After some seven weeks, a group of women including Liba and Lilly were transferred from Birkenau to Reichenbach, where the women worked 12-hour shifts at the Telefunken factory. Every day, they walked an hour each way to the factory and back to the camp. Lilly contracted typhus, and Liba dragged her to the factory and back every day until she recuperated.
With the approach of the Red Army, the women were evacuated on foot. After three days of marching, they were loaded onto open coal cars, in the falling snow. They passed through several small camps. At one of these, they were brought down from the cars and made to work for five days in a factory located inside a mountain. From there, they were put on cattle cars, which journeyed back and forth so that they would not encounter the liberators. On the last four days, they didn't receive any food or water, and many of the women died. Their journey ended near Hamburg, where they were forced to clear away debris from the Allied bombardments.

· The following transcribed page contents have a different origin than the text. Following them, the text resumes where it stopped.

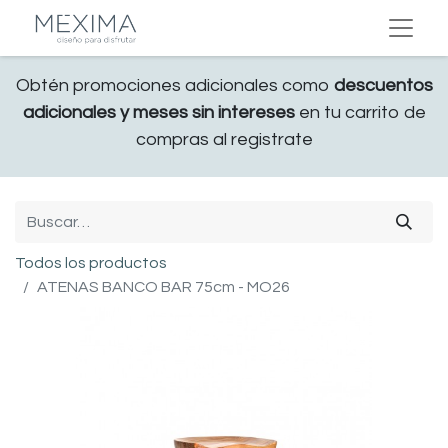
Obtén promociones adicionales como
descuentos
adicionales y meses sin intereses
en tu carrito de
compras al registrate
Todos los productos
ATENAS BANCO BAR 75cm - MO26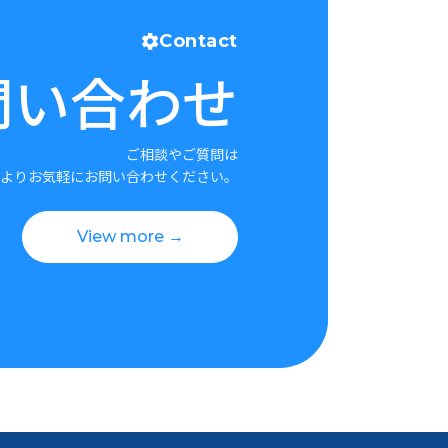
Contact
問い合わせ
ご相談やご質問は
よりお気軽にお問い合わせください。
View more →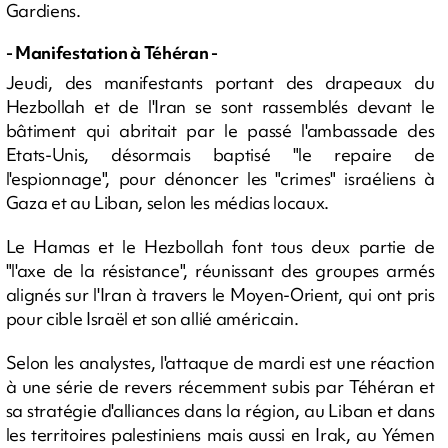
Gardiens.
- Manifestation à Téhéran -
Jeudi, des manifestants portant des drapeaux du
Hezbollah et de l'Iran se sont rassemblés devant le
bâtiment qui abritait par le passé l'ambassade des
Etats-Unis, désormais baptisé "le repaire de
l'espionnage", pour dénoncer les "crimes" israéliens à
Gaza et au Liban, selon les médias locaux.
Le Hamas et le Hezbollah font tous deux partie de
"l'axe de la résistance", réunissant des groupes armés
alignés sur l'Iran à travers le Moyen-Orient, qui ont pris
pour cible Israël et son allié américain.
Selon les analystes, l'attaque de mardi est une réaction
à une série de revers récemment subis par Téhéran et
sa stratégie d'alliances dans la région, au Liban et dans
les territoires palestiniens mais aussi en Irak, au Yémen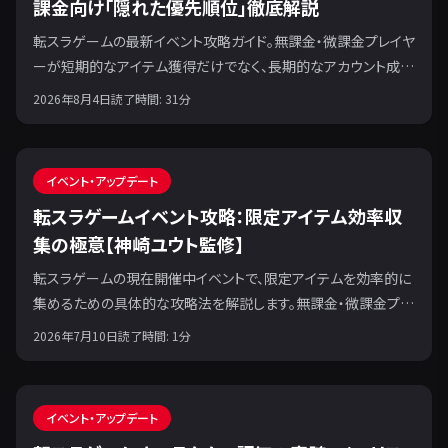
課金向け「隠れた優先順位」徹底解説
転スラゲームの最新イベント攻略ガイド。無課金・微課金プレイヤ
ーが短期的なアイテム獲得だけでなく、長期的なアカウント成長
を見据え、真に効率的なリソース配分戦略を解説します。
2026年8月4日
読了時間:
31
分
イベント・アップデート
転スラゲームイベント攻略：限定アイテム効率収
集の極意【神崎ユウト監修】
転スラゲームの現在開催中イベントで、限定アイテムを効率的に
集めるための具体的な攻略法を解説します。無課金・微課金プレ
イヤーが長期的に有利になる「イベントサイクル最適化理論」に
2026年7月10日
読了時間:
1
分
基づいた、最も効率的なリソース配分と周回戦略を神崎ユウト
が徹底指導。
イベント・アップデート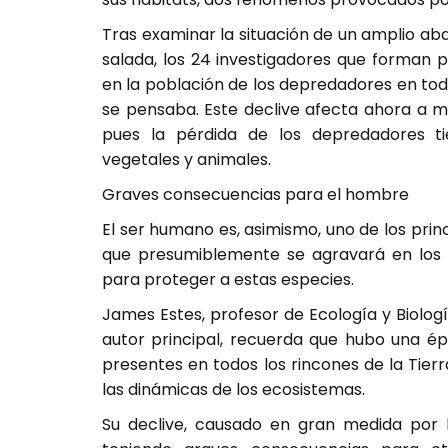
Tras examinar la situación de un amplio ab
salada, los 24 investigadores que forman 
en la población de los depredadores en to
se pensaba. Este declive afecta ahora a m
pues la pérdida de los depredadores t
vegetales y animales.
Graves consecuencias para el hombre
El ser humano es, asimismo, uno de los prin
que presumiblemente se agravará en los 
para proteger a estas especies.
James Estes, profesor de Ecología y Biologí
autor principal, recuerda que hubo una é
presentes en todos los rincones de la Tierr
las dinámicas de los ecosistemas.
Su declive, causado en gran medida por l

Liba and Lilly were liberated on 1 May 1945, and sent by the Red Cross to Sweden for rehabilitation.
Liba got remarried, to a Jewish Brigade soldier in the British Army, and immigrated to Eretz Israel (Mandatory Palestine) with her daughter in December 1946. Lilly reached a dormitory in Ayanot, where she joined the "Hagganah" and worked as a night guard in an orchard. In May 1948, Lilly enlisted in the IDF and served as a communications officer with the Red Cross, working as an interpreter in prisoner exchanges. She married Ephraim Cohen, and they had three children.
In 1955, Lilly Cohen (Klafter) submitted Pages of Testimony to Yad Vashem in memory of her father, Jakob Klafter and her grandmother, Sheva-Severine Hollander.